Une nouvelle étude de Gallup, basée sur un échantillon représentatif de plus de 23 000 salariés aux États-Unis, révèle une progression constante de l’usage de l’intelligence artificielle dans le cadre professionnel, bien que l’adoption s’accélère, des disparités importantes subsistent selon les secteurs d’activité et le niveau de responsabilité des salariés.
Une progression marquée de l’usage quotidien et hebdomadaire
Entre le deuxième et le troisième trimestre de l’année 2025, la part des salariés américains utilisant l’IA au travail au moins quelques fois par an est passée de 40 % à 45 %. L’usage fréquent (au moins quelques fois par semaine) a également progressé, atteignant 23 % (contre 19 % précédemment). Toutefois, l’usage quotidien demeure encore restreint, ne concernant que 10 % de la main-d’œuvre globale.
Un clivage sectoriel persistant
L’étude souligne une fracture nette entre les métiers dits « de la connaissance » et les postes dits « de première ligne ». Ainsi, l’usage de l’IA est dominant dans la technologie (76 %), la finance (58 %) et les services professionnels (57 %). Mais l’adoption est nettement plus faible dans le commerce de détail (33 %), la santé (37 %) et l’industrie manufacturière (38 %).
Le paradoxe de l’incertitude organisationnelle
L’un des points les plus frappants de l’étude est le manque de clarté concernant les stratégies d’entreprise. Environ 23 % des salariés ignorent si leur organisation a officiellement mis en œuvre l’IA.

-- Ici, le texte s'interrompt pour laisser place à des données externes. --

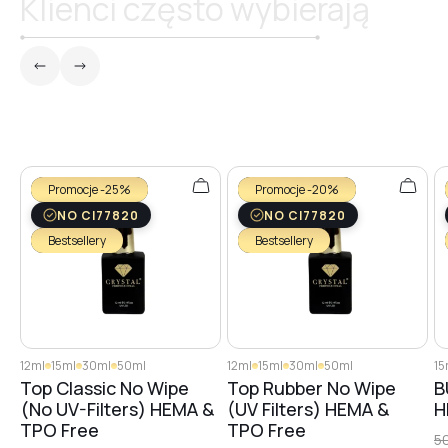
Klienci często wybierają
Promocje -25%
Promocje -20%
NO CI77820
NO CI77820
Bestsellery
Bestsellery
12ml
15ml
30ml
50ml
12ml
15ml
30ml
50ml
15
Top Classic No Wipe
Top Rubber No Wipe
B
(No UV-Filters) HEMA &
(UV Filters) HEMA &
H
TPO Free
TPO Free
5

Ce chiffre cache une disparité hiérarchique : alors que seulement 7 % des dirigeants se disent dans le flou, ce taux grimpe à 26 % chez les contributeurs individuels. Cet écart suggère que de nombreux salariés utilisent des outils d’IA personnels ou agissent sans avoir connaissance d’une stratégie globale définie par leur direction.

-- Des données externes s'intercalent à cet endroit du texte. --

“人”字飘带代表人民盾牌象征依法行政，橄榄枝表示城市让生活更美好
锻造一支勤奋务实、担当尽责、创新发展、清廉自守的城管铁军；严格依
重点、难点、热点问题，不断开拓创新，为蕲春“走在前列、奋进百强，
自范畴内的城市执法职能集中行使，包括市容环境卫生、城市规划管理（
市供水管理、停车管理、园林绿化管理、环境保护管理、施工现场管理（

Comment et pourquoi l’IA est-elle utilisée ?
Les motivations derrière l’utilisation de l’IA sont restées stables depuis 2024. Les salariés s’en servent principalement pour :
- Synthétiser des informations (42 %).
- Générer des idées (41 %).
- Apprendre de nouvelles choses (36 %).
En termes d’outils, les chatbots ou assistants virtuels dominent largement le marché (plus de 60 % des utilisateurs), suivis par les outils de rédaction et d’édition (36 %). Les outils plus spécialisés, comme l’assistance au codage (14 %) ou l’analyse de données, restent l’apanage des utilisateurs les plus fréquents.

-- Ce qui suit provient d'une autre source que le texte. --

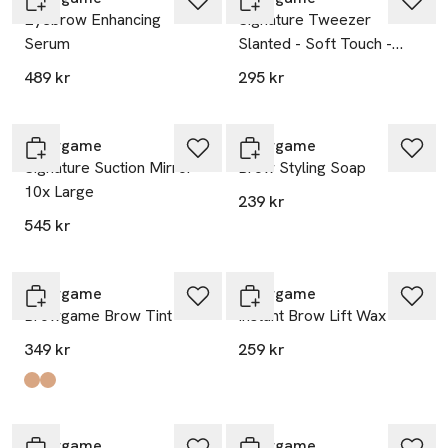
Eyebrow Enhancing
Signature Tweezer
Serum
Slanted - Soft Touch -
Blackout
489 kr
295 kr
Browgame
Browgame
Signature Suction Mirror
Brow Styling Soap
10x Large
239 kr
545 kr
Browgame
Browgame
Browgame Brow Tint
Instant Brow Lift Wax
349 kr
259 kr
Produkten finns i färgerna:
Dark Brown
Brown
,
,
Browgame
Browgame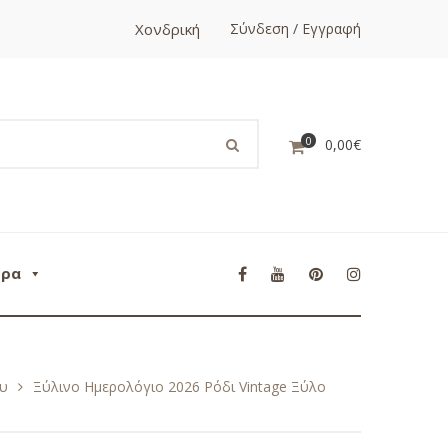
Χονδρική
Σύνδεση / Εγγραφή
0
0,00
€
ορα
ου
Ξύλινο Ημερολόγιο 2026 Ρόδι Vintage Ξύλο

Les clés d’une adoption réussie : le rôle des managers
L’étude conclut que la simple mise à disposition de la technologie ne suffit pas. L’adoption généralisée et efficace de l’IA est fortement liée au soutien managérial et à l’intégration stratégique de l’outil dans les fonctions spécifiques de chaque salarié. Gallup recommande aux entreprises d’adopter une approche « centrée sur l’humain », en renforçant la confiance et les compétences des collaborateurs pour garantir une productivité à long terme.